La machine que nous construisons à notre image a la même exigence que nous - à la base de la singularité philosophique du "connais-toi toi-même" - celle d'une architectonie ; c'est à dire d'un système architectonique (avec une origine réelle ou virtuelle) de coordonnées référentielles qui soit cohérent. C'est nécessaire à nos intellitions (perception par l'intelligence).

Ceci va réclamer de cartographier les connaissances (les "cum-pehendere"). Dans le cas de la machine, soit nous la lui fournissons (téléchargement et nous la connaissons comme elle nous connait) soit elle fait du deep-learning (apprend par expérience et nous ne pouvons pas plus la prévoir qu'un adversaire). Il est donc urgent de bien vulgariser et pour elles et par conséquent pour nous.
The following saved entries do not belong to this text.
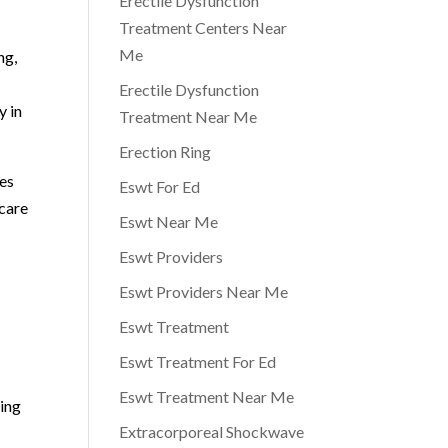
Erectile Dysfunction
Treatment Centers Near
Me
ng,
Erectile Dysfunction
y in
Treatment Near Me
Erection Ring
ies
Eswt For Ed
 care
Eswt Near Me
Eswt Providers
Eswt Providers Near Me
Eswt Treatment
Eswt Treatment For Ed
Eswt Treatment Near Me
ging
Extracorporeal Shockwave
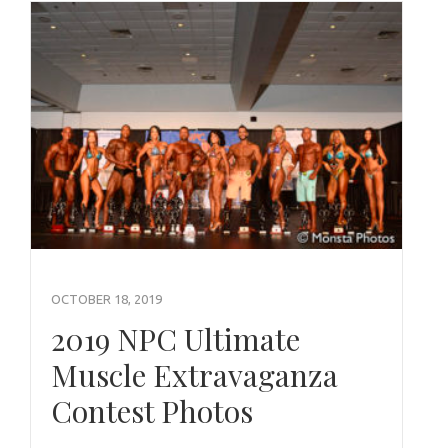
OCTOBER 18, 2019
2019 NPC Ultimate
Muscle Extravaganza
Contest Photos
Une vulgarisation (apporter une connaissance à un autrui inconnu : exotérisme) doit donc pouvoir s'y résoudre (c.-à-d.. y raisonner sa bonne place - souvent dans des cérebriques supposées moyennées à QI 90). Il semble d'expérience que nous sommes confrontés à deux types de résolution, illustrés par les exemples francophone (globale/profonde) et anglophone (locale/surface).
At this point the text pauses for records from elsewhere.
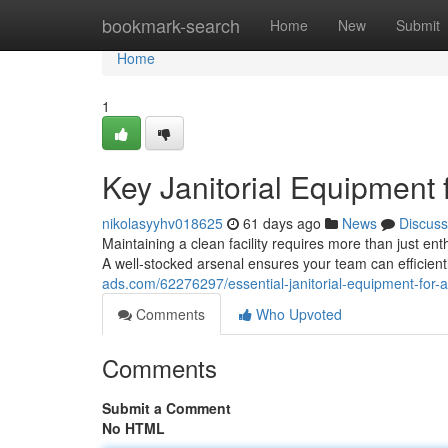
Home
bookmark-search
Home
New
Submit
Home
1
Key Janitorial Equipment f
nikolasyyhv018625
61 days ago
News
Discuss
Maintaining a clean facility requires more than just ent
A well-stocked arsenal ensures your team can efficient
ads.com/62276297/essential-janitorial-equipment-for-a-
Comments
Who Upvoted
Comments
Submit a Comment
No HTML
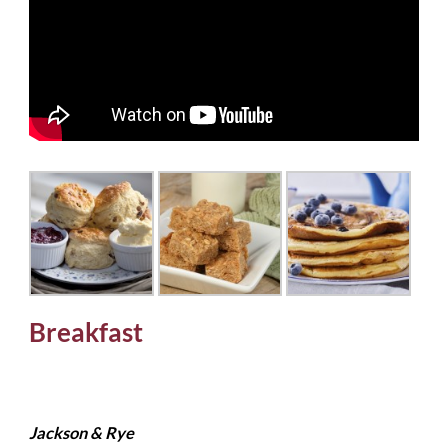
Breakfast
Jackson & Rye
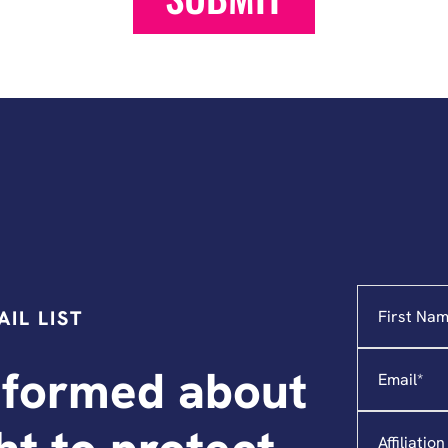
Name
"
*
"
IL LIST
indicates
required
Email
*
fields
nformed about
Affiliation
L'anglais est une langue de contact (interligence) où l'intercompréhension immédiate prime, d'où son développement mondial. Le français est une langue de compréhension interne (intelligence) où la cohérence architectonique prime. Comparable au grec ancien, sans la réclamation de précision stricte du latin ou de l'allemand (intellition du détail, intellition : ce qui fait sens à l'intelligence). Si cela ne tient pas debout, cela agace le francophone (bancal et non intelligemment dévoyé en humour), et cela fait sourire l'anglophone (humour anglais, c'est bancal). Le francophone écoute les paroles d'une chanson, l'anglophone la musique - d'où l'intérêt francophone pour la vulgarisation de la musique anglaise où il n'a pas à se préoccuper des idées de la chanson (pour lui les mots sont des sons de l'harmonie).